» Énoncé 1
D'après le texte consacré au film sur Garabandal, qui en est le réalisateur ?

» Texte fourni
────────────────────────────────────────
Garabandal, seul Dieu le sait

GarabandalGarabandal, Dieu seul le sait a été tourné sans réel budget de production. Son réalisateur, Brian Jackson, est un jeune séminariste américain. Le film relate les apparitions surnaturelles (Vierge, saint et anges) à quatre jeunes filles dans les années soixante, à San Sebastián de Garabandal, un hameau perdu dans la montagne, au nord de l’Espagne. Il fait partie des œuvres à visée évangélisatrice de Saje Distribution. La véracité des apparitions reste non confirmée officiellement par l’Eglise.

18 juin 1961. Quatre jeunes filles (onze, douze ans), Conchita, Jacinta, Mari Loli et Mari Cruz, chapardent quelques pommes à la sortie du village. Un coup de tonnerre retentit alors que le ciel est complètement dégagé. Impressionnées, les filles regrettent leur larcin. Soudain elles tombent à genoux, et demeurent immobiles et silencieuses, les yeux levés au ciel. Lorsqu’elles retournent au village, elles annoncent qu’un ange leur est apparu.

S’ensuivent d’autres apparitions angéliques, puis, le 2 juillet, une première apparition de la Vierge, avec l’Enfant Jésus et deux anges (dont l’archange saint Michel). En toute confiance, les filles parlent alors avec leur Maman du Ciel. Celle-ci promet de revenir le lendemain. Elle revient en fait très souvent pendant les mois qui suivent.
────────────────────────────────────────
» Données d'entrée
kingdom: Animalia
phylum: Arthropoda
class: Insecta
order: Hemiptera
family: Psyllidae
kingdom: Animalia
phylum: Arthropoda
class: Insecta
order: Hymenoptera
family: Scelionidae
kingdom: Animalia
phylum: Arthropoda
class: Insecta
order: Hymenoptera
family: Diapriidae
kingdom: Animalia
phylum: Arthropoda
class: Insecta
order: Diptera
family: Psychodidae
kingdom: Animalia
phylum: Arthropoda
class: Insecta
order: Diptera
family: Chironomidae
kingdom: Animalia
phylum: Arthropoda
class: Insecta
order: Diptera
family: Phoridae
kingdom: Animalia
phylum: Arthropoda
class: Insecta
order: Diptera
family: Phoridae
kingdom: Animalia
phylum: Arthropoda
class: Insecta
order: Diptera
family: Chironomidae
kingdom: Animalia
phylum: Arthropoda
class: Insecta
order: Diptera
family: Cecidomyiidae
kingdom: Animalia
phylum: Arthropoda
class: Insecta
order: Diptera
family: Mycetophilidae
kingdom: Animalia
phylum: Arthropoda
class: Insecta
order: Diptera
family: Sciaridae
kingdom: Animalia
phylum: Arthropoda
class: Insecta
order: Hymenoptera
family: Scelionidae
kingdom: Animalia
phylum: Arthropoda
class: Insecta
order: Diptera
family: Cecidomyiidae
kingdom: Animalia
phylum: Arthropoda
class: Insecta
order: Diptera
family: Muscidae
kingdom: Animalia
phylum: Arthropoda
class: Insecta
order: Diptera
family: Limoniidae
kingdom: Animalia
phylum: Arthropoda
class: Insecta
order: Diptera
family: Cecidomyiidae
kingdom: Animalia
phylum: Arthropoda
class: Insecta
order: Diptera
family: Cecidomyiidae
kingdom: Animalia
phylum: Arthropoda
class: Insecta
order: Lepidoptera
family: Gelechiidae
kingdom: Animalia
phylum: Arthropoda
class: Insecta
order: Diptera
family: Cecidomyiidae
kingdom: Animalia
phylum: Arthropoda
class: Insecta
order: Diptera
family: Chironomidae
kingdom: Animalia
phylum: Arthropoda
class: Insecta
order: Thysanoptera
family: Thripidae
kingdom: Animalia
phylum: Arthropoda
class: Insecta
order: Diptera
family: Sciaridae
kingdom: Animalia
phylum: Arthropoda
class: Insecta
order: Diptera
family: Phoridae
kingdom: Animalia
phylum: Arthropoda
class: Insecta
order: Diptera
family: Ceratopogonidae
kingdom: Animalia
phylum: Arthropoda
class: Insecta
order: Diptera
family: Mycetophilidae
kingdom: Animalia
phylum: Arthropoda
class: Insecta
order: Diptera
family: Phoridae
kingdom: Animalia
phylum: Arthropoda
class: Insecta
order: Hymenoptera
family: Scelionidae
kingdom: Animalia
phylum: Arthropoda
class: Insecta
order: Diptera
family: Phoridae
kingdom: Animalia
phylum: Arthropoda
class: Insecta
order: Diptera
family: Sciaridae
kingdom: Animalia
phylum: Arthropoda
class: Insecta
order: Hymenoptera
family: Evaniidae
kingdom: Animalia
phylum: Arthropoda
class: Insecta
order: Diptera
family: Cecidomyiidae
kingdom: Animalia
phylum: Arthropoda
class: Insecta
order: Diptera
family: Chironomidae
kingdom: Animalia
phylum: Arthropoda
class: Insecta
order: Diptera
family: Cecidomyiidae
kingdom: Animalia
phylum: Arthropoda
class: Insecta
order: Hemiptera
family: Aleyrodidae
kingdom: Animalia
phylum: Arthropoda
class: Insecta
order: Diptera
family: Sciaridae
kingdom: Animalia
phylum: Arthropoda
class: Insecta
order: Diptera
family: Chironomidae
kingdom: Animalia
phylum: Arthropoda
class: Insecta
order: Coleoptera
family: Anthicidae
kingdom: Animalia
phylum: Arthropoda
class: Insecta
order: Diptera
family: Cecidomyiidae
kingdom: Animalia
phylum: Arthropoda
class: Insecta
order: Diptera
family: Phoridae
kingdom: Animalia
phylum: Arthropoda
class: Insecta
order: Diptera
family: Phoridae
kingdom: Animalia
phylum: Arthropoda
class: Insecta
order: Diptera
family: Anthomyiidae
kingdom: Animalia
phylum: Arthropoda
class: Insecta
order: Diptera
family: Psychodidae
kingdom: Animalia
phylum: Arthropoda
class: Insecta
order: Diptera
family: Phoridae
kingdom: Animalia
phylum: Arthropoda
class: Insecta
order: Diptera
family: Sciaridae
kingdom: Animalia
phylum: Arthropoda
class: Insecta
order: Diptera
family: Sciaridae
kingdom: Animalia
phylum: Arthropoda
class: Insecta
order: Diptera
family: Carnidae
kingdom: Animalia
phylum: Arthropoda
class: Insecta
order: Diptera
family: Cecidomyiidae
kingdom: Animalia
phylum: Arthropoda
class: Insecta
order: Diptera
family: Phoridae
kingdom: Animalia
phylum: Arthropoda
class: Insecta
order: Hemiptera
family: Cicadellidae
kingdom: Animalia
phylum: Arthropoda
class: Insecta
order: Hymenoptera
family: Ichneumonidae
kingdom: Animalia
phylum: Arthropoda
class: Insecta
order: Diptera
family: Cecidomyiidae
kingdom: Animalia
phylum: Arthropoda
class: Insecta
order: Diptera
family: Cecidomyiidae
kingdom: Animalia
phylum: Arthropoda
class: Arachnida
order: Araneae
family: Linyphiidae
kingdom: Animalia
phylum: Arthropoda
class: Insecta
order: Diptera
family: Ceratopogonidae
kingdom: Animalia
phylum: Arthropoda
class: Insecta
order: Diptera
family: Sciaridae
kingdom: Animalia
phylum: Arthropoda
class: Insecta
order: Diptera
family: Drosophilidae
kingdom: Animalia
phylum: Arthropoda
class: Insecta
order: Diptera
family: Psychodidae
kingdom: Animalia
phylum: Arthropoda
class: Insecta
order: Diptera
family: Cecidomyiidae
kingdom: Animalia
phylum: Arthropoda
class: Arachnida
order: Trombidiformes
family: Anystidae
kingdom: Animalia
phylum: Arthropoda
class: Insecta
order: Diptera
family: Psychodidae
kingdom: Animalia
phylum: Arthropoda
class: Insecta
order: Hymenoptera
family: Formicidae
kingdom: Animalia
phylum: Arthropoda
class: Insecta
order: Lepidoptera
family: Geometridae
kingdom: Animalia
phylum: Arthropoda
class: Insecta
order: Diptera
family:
────────────────────────────────────────
» Énoncé 2
Transposez en tableau Markdown les lignes des entrées, depuis la première jusqu'à celle qui contient « family: Limoniidae » comprise, sans les lignes vides. Le tableau comportera une colonne « N° » pour le numéro de rang et une colonne « Ligne » pour la ligne elle-même.

» Réponse attendue 1
Brian Jackson, un jeune séminariste américain.

» Réponse attendue 2
| N° | Ligne |
|---|---|
| 1 | kingdom: Animalia |
| 2 | phylum: Arthropoda |
| 3 | class: Insecta |
| 4 | order: Hemiptera |
| 5 | family: Psyllidae |
| 6 | kingdom: Animalia |
| 7 | phylum: Arthropoda |
| 8 | class: Insecta |
| 9 | order: Hymenoptera |
| 10 | family: Scelionidae |
| 11 | kingdom: Animalia |
| 12 | phylum: Arthropoda |
| 13 | class: Insecta |
| 14 | order: Hymenoptera |
| 15 | family: Diapriidae |
| 16 | kingdom: Animalia |
| 17 | phylum: Arthropoda |
| 18 | class: Insecta |
| 19 | order: Diptera |
| 20 | family: Psychodidae |
| 21 | kingdom: Animalia |
| 22 | phylum: Arthropoda |
| 23 | class: Insecta |
| 24 | order: Diptera |
| 25 | family: Chironomidae |
| 26 | kingdom: Animalia |
| 27 | phylum: Arthropoda |
| 28 | class: Insecta |
| 29 | order: Diptera |
| 30 | family: Phoridae |
| 31 | kingdom: Animalia |
| 32 | phylum: Arthropoda |
| 33 | class: Insecta |
| 34 | order: Diptera |
| 35 | family: Phoridae |
| 36 | kingdom: Animalia |
| 37 | phylum: Arthropoda |
| 38 | class: Insecta |
| 39 | order: Diptera |
| 40 | family: Chironomidae |
| 41 | kingdom: Animalia |
| 42 | phylum: Arthropoda |
| 43 | class: Insecta |
| 44 | order: Diptera |
| 45 | family: Cecidomyiidae |
| 46 | kingdom: Animalia |
| 47 | phylum: Arthropoda |
| 48 | class: Insecta |
| 49 | order: Diptera |
| 50 | family: Mycetophilidae |
| 51 | kingdom: Animalia |
| 52 | phylum: Arthropoda |
| 53 | class: Insecta |
| 54 | order: Diptera |
| 55 | family: Sciaridae |
| 56 | kingdom: Animalia |
| 57 | phylum: Arthropoda |
| 58 | class: Insecta |
| 59 | order: Hymenoptera |
| 60 | family: Scelionidae |
| 61 | kingdom: Animalia |
| 62 | phylum: Arthropoda |
| 63 | class: Insecta |
| 64 | order: Diptera |
| 65 | family: Cecidomyiidae |
| 66 | kingdom: Animalia |
| 67 | phylum: Arthropoda |
| 68 | class: Insecta |
| 69 | order: Diptera |
| 70 | family: Muscidae |
| 71 | kingdom: Animalia |
| 72 | phylum: Arthropoda |
| 73 | class: Insecta |
| 74 | order: Diptera |
| 75 | family: Limoniidae |